======== Material shown
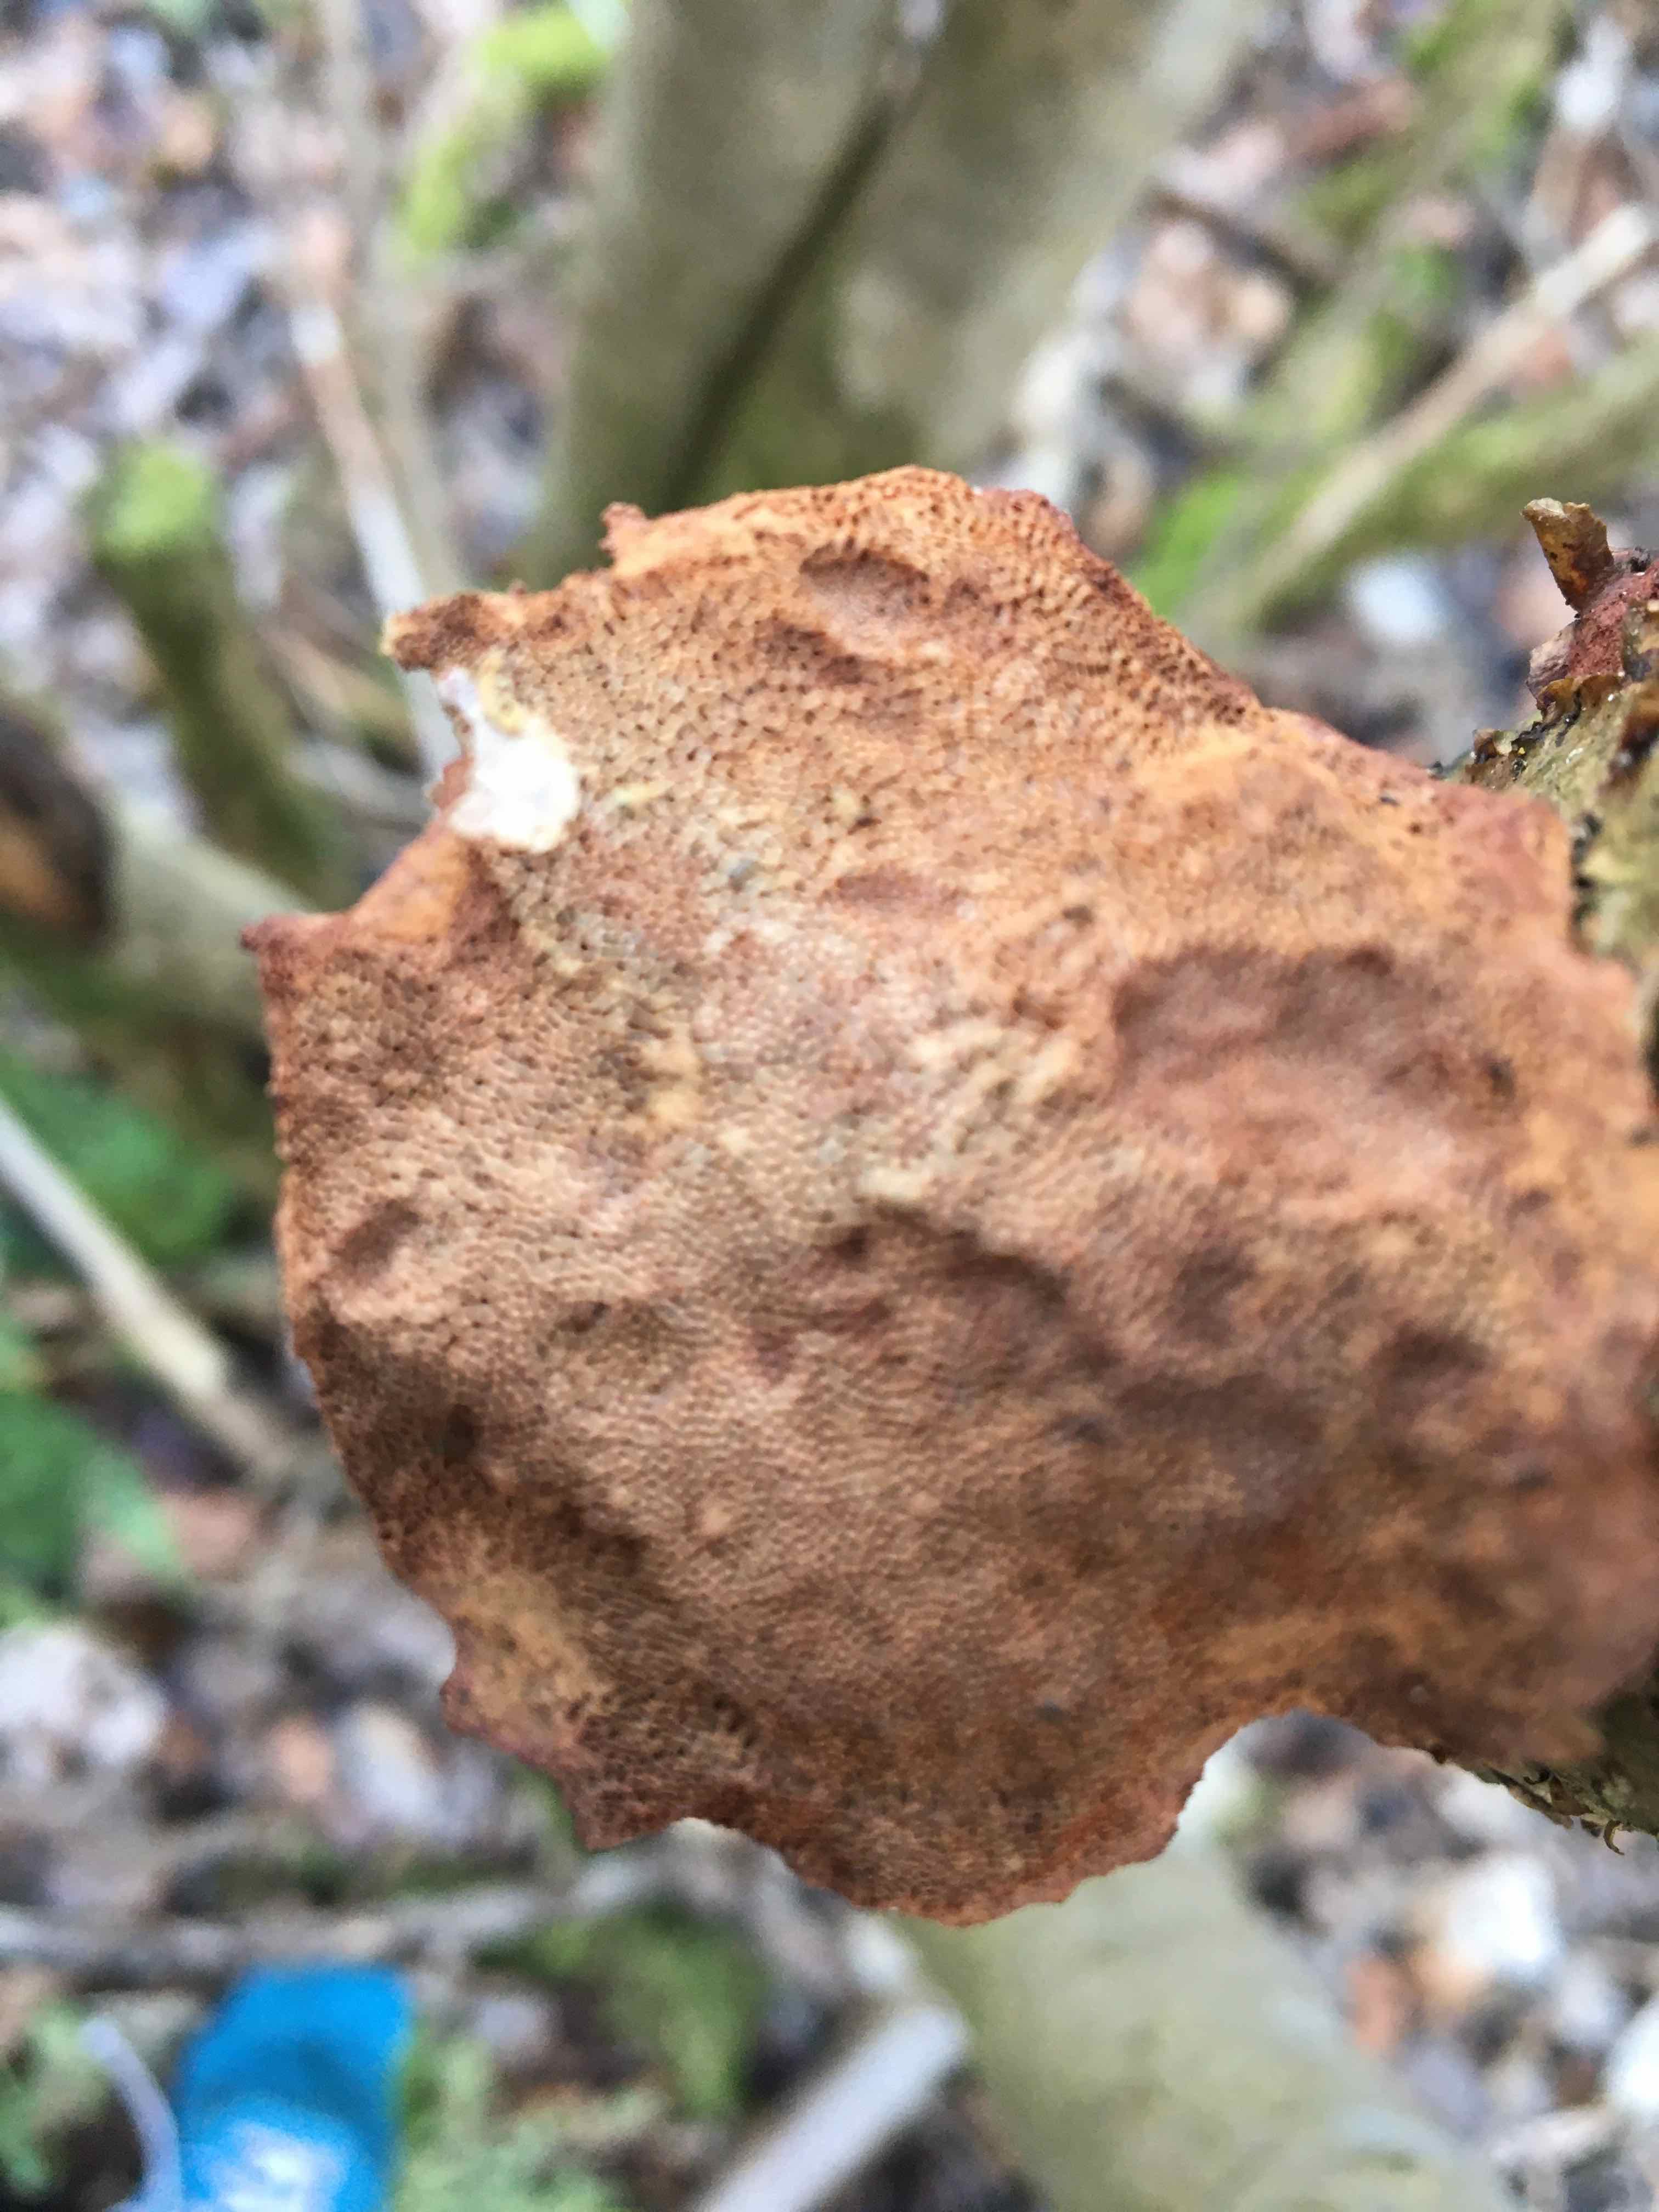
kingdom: Fungi
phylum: Basidiomycota
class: Agaricomycetes
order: Polyporales
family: Phanerochaetaceae
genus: Hapalopilus
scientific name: Hapalopilus rutilans
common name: rødlig okkerporesvamp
================
— Task directions —
Revise the material above by changing "common name" to "vernacular name" and keeping every other line the same. Leave the picture out of your answer.

— Reply to the task —
kingdom: Fungi
phylum: Basidiomycota
class: Agaricomycetes
order: Polyporales
family: Phanerochaetaceae
genus: Hapalopilus
scientific name: Hapalopilus rutilans
vernacular name: rødlig okkerporesvamp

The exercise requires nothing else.